IndexError Traceback (most recent call last)
in ()
----> 1 dls = TextDataLoaders.from_df(bacteria, text_col = ‘Text’)

24 frames
/usr/local/lib/python3.6/dist-packages/pandas/core/series.py in getitem(self, key)
877
878 if is_integer(key) and self.index._should_fallback_to_positional():
–> 879 return self._values[key]
880
881 elif key_is_scalar:

IndexError: index 1 is out of bounds for axis 0 with size 1

msivanes · December 31, 2020, 4:54pm

@anshu1
Since you have already trained the model, the steps that you need to do (more complete example in [1])

loading the learner
tokenize the text columns in your test dataframe
initialize the test dataloader in the learner with the above tokenized dataframe

learn = load_learner('SAVED_MODEL')
tokenized_df = tokenize_df(test_df, text_cols='Text', tok_text_col='text') #returns a tuple
test_dl = learn.dls.test_dl(tokenized_df[0], with_labels=False)  #initialize the test dataloader
learn.get_preds(dl=test_dl) # Get the predictions on your test data loader using [2]

[1] [Knowledge Base] Adding test dataloader with multiple columns to learner with SentencePiece
[2] https://docs.fast.ai/learner.html#Learner.get_preds

anshu1 · January 1, 2021, 4:01pm

@msivanes
Happy New Year and thank you SO much for your response - your solution worked!! I did have a follow-up question about getting predictions using get_preds(). I’m using the following code below to save my predictions for the test dataset.

preds,targs = learn.get_preds(dl=test_dl)
output = pd.DataFrame(columns = [‘predictions’])
output[“predictions”] = preds.numpy()[:, 0]

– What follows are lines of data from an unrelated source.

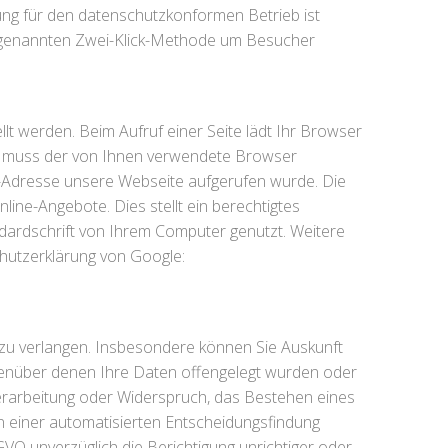
ung für den datenschutzkonformen Betrieb ist
 sogenannten Zwei-Klick-Methode um Besucher
llt werden. Beim Aufruf einer Seite lädt Ihr Browser
ck muss der von Ihnen verwendete Browser
P-Adresse unsere Webseite aufgerufen wurde. Die
ine-Angebote. Dies stellt ein berechtigtes
andardschrift von Ihrem Computer genutzt. Weitere
hutzerklärung von Google:
zu verlangen. Insbesondere können Sie Auskunft
genüber denen Ihre Daten offengelegt wurden oder
erarbeitung oder Widerspruch, das Bestehen eines
n einer automatisierten Entscheidungsfindung
GVO unverzüglich die Berichtigung unrichtiger oder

How do I get the actual class label using fastai? (In my case, it’s a binary classification problem with 0 and 1 as my target classes).

muellerzr · January 1, 2021, 4:24pm

dls.vocab contains your class labels, so something like this should work.

out = pd.DataFrame(columns=['predictions'])
out['predictions'] = preds.argmax(dim=1).numpy()
out['predictions'] = out['predictions'].apply(lambda x: dls.vocab[x])

That last line could even get a little cleaner

out['predictions'] = out['predictions'].apply(dls.vocab.__getitem__)

anshu1 · January 4, 2021, 12:34pm

@muellerzr Thank you so much for your answer - the preds.argmax worked. However, I am still getting an error when I run the code with “dls.vocab” (‘dls’ is not defined).

I just wanted to clarify if ‘dls’ here refers to the test dataloaders object or the model itself.

muellerzr · January 6, 2021, 5:50pm

This would be learn.dls.vocab. You may be able to do dl.vocab (if dl is your generated test_dl)

anshu1 · January 22, 2021, 5:40am

Thank you, I understand it now. Also, I wanted to confirm what the argument ‘reorder = True’ means when generating predictions?

I set it to False in get_preds, is that the correct way of getting predicted labels for your test data?